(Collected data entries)
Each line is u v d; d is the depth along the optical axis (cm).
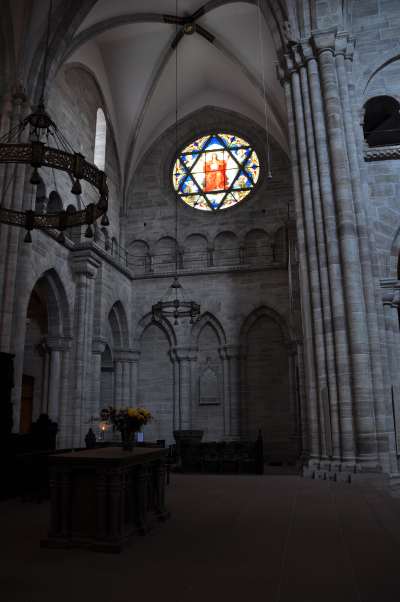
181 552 679
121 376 2856
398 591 513
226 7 2405
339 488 1302
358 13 1897
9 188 1848
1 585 539
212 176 3100
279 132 2933
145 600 491
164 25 2558
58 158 1054
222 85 2991
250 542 730
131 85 2827
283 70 1864
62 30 2061
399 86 1825
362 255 1591
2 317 1756
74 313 2317
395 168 1755
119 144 3030
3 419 1507
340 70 1747
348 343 1528
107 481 717
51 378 2209
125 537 721
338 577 562
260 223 2941
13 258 1811
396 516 922
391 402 1559
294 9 1839
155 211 3092
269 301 2791
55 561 641
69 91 2442
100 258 2536
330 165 1670
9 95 1938
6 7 1936
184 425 2770
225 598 496
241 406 2733
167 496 1211
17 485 1293
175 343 2878
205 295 2886
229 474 1880
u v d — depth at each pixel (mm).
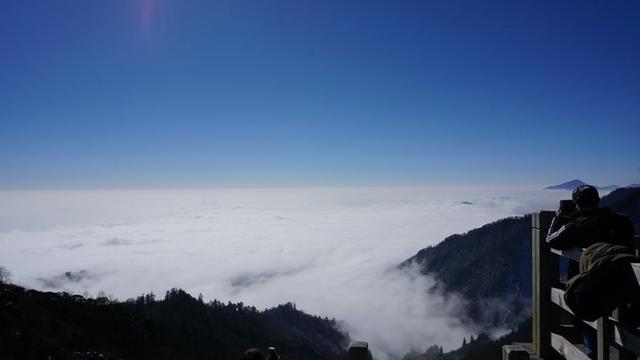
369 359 6492
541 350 6293
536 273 6547
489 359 123188
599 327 4617
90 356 64375
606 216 4992
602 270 4078
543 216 6406
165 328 106562
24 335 60406
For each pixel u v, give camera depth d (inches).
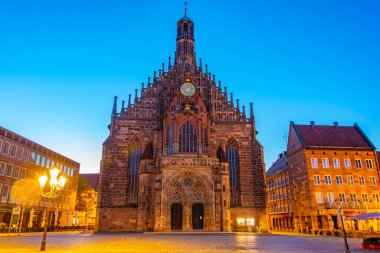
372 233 1968.5
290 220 3233.3
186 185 1977.1
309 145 2751.0
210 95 2464.3
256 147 2384.4
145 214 2016.5
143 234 1738.4
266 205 2247.8
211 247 1020.5
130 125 2374.5
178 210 1962.4
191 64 2586.1
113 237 1515.7
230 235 1699.1
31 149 2871.6
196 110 2250.2
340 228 2340.1
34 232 2284.7
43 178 989.2
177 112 2225.6
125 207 2175.2
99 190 2176.4
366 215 1756.9
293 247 1064.2
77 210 3663.9
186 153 2139.5
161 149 2304.4
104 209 2153.1
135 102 2439.7
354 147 2731.3
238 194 2300.7
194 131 2208.4
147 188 2065.7
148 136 2364.7
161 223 1859.0
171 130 2210.9
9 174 2556.6
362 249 1032.8
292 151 2938.0
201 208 1968.5
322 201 2551.7
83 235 1728.6
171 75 2532.0
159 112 2393.0
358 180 2637.8
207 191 1950.1
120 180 2239.2
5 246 1027.9
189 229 1897.1
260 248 1009.5
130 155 2315.5
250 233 1943.9
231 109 2502.5
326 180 2618.1
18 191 2640.3
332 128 2997.0
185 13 2883.9
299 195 2760.8
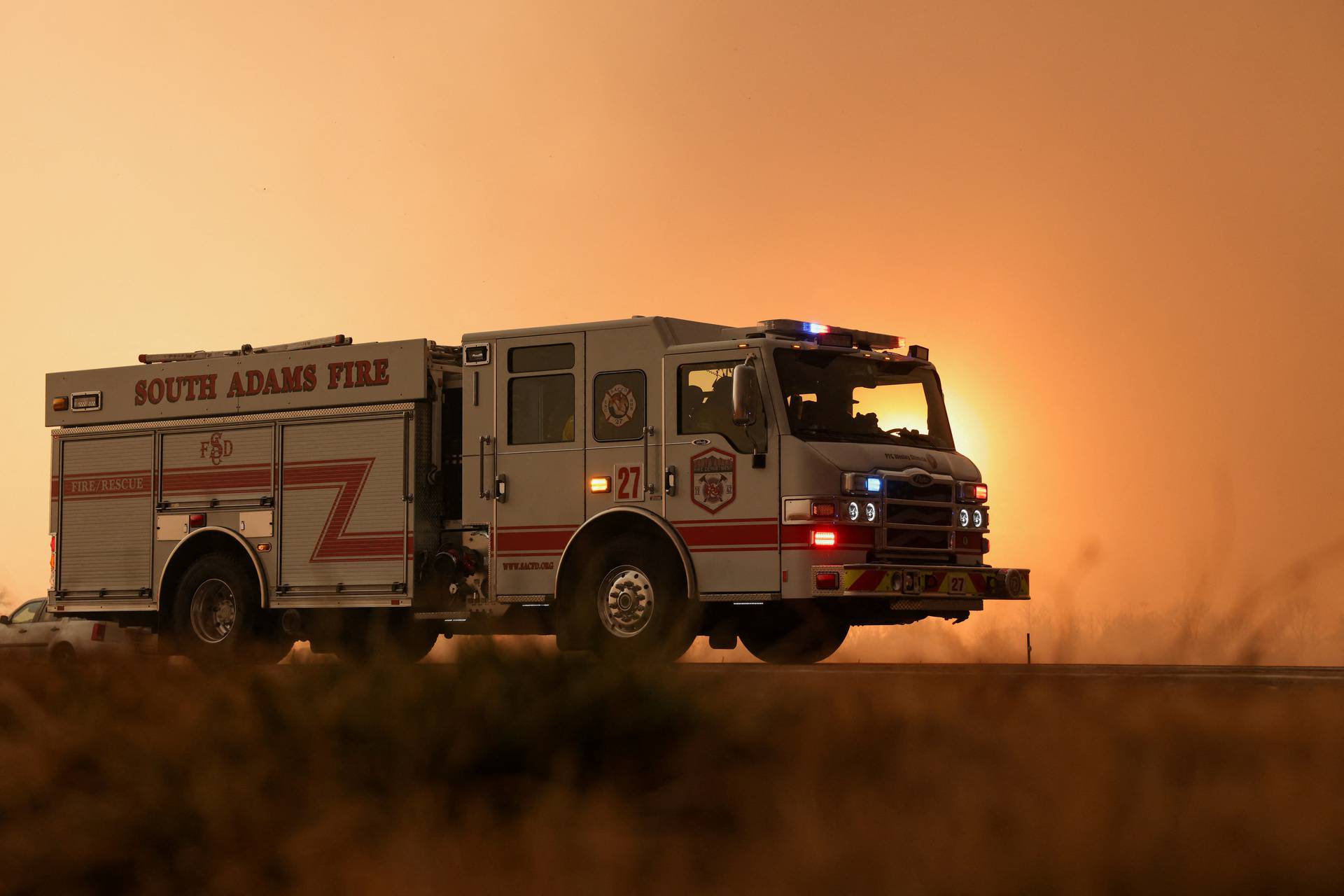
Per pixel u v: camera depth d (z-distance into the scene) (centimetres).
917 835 367
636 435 1284
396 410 1443
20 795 479
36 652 851
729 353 1244
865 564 1206
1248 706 518
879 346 1323
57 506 1689
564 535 1316
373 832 419
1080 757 436
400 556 1426
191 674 741
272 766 489
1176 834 361
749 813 421
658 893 359
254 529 1531
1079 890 338
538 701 516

• **TASK STATEMENT**:
Within the entries above, find the string "camera" and return each line that holds it.

• **RESPONSE FOR THIS EXERCISE**:
For each pixel u v, give camera depth d (inches).
Per pixel u v: camera depth d (z-distance into the scene) (centimetres).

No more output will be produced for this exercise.